Quanto era folle Balzac
Le spezie da Mille e una notte borghese nell’antibiografia scritta da Peter Brooks sullo scrittore ottocentesco francese
Verso la fine del secolo scorso, la concezione austera e formalista della letteratura ci è venuta a noia. Avevamo di nuovo bisogno di storie, eccessi, melodrammi. Allora abbiamo riscoperto Balzac; non più un Balzac ridotto a funzioni narratologiche, ma gustato con tutte le sue spezie da Mille e una notte borghese. Oggi Peter Brooks, pensando alle “stagioni”, ai prequel e agli spin-off della “Commedia umana”, ne fa l’antenata delle serie. Su questo paragone si apre il suo Vite di Balzac (Carocci), dall’autore definito “un’antibiografia”. Non si tratta cioè di un libro che, sulla scia del Sainte-Beuve avversario di Balzac, collega l’opera con la biografia; ma non è neanche un’algida analisi strutturale. L’idea è invece quella di seguire le storie dei personaggi balzachiani senza schiacciarli sotto il peso della teoria, e prendendo sul serio le esperienze che ci propongono.
Una particolare attenzione viene dedicata ai caratteri femminili: ad esempio alla Henriette del Giglio della valle, i cui impulsi repressi esplodono strazianti e osceni sul letto di morte; o alla Duchessa di Langeais, che può sottrarsi alla violenza implicita delle relazioni aristocratiche solo tramite la violenza aperta del suo corteggiatore. Nella galleria ci sono anche i due giovani per eccellenza, che dalla provincia vanno a conquistare Parigi: il virile Rastignac, destinato a farcela, e l’androgino Lucien, destinato a soccombere perché troppo volubile. Ma a Brooks interessano di più le controfigure del romanziere, i tipi demiurgici che stanno dietro le quinte e muovono gli altri come pedine. La definizione si adatta in primo luogo a Vautrin. Questo hegeliano sui generis insegna ai suoi protetti che si può passare con indifferenza dalla malavita alla polizia, così come i giornalisti insegnano a Lucien che “le idee sono bifronti”, e che bisogna imparare a scrivere un articolo pro e uno contro lo stesso libro.
Parole e denaro diventano qui mezzi di scambio formidabili. Non a caso un altro demiurgo, nel mondo protocapitalista di Balzac, è l’usuraio Gobseck, che sfrutta i desideri altrui restando impassibile. Ha la saggezza compendiata dall’antiquario della Pelle di zigrino: il desiderio accorcia l’esistenza, quindi è meglio dedicarsi al “sapere”. Ma in Balzac anche la conoscenza, essendo faustiana, somiglia a un tentativo di dominio erotico e politico. I suoi intellettuali, anticipando quelli veri di fine ’800, inseguono l’Assoluto fino all’afasia e all’autodistruzione. Ogni loro progetto sfocia in un gioco a somma zero: l’istinto vitale è annullato dall’istinto di morte.

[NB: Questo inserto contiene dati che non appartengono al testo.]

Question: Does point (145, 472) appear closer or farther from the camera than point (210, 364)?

Brooks cita spesso Freud. Ma non è solo l’opera più filosofica dello psicanalista a ricordare la “Commedia umana”: è anche la sua maniera d’interpretare i minimi atti quotidiani. In una società non più divisa in caste come quella post napoleonica, per capire chi si ha davanti occorre fondare una nuova semiotica: e Balzac lo fa analizzando i modi di camminare, di parlare, d’indossare i guanti. Se tutte le sue narrazioni hanno qualcosa del giallo, è perché sono storie di decifrazione. Una decifrazione che l’autore, non meno folle di coloro che ha inventato, vorrebbe totale. In vent’anni Balzac scrive più di 90 tra romanzi e racconti, e crea 2.472 personaggi. Come i ciclisti, si regge solo se non si ferma. E forse, anche, solo se vive “nelle sue creazioni come uno dei suoi personaggi”, se resta cavia tra le cavie.
In questo è lontano dalla nostra epoca: a noi manca la sua energia desiderante, la sua fiducia in una visione organica dell’universo. E mancava già nel ’900, se è vero che un secolo fa, a descrivere dall’interno i sogni illusori di grandezza, è stato un narratore scarno come Fitzgerald. A proposito della confusione tra letteratura e vita, è significativo che Balzac si sia fidanzato con una sua fan, la contessa polacca Hanska. La sposò nel 1850 a Berdichev, in Ucraina, e poco dopo morì. La leggenda vuole che nell’agonia abbia chiesto l’aiuto del dottor Bianchon, una sua creatura.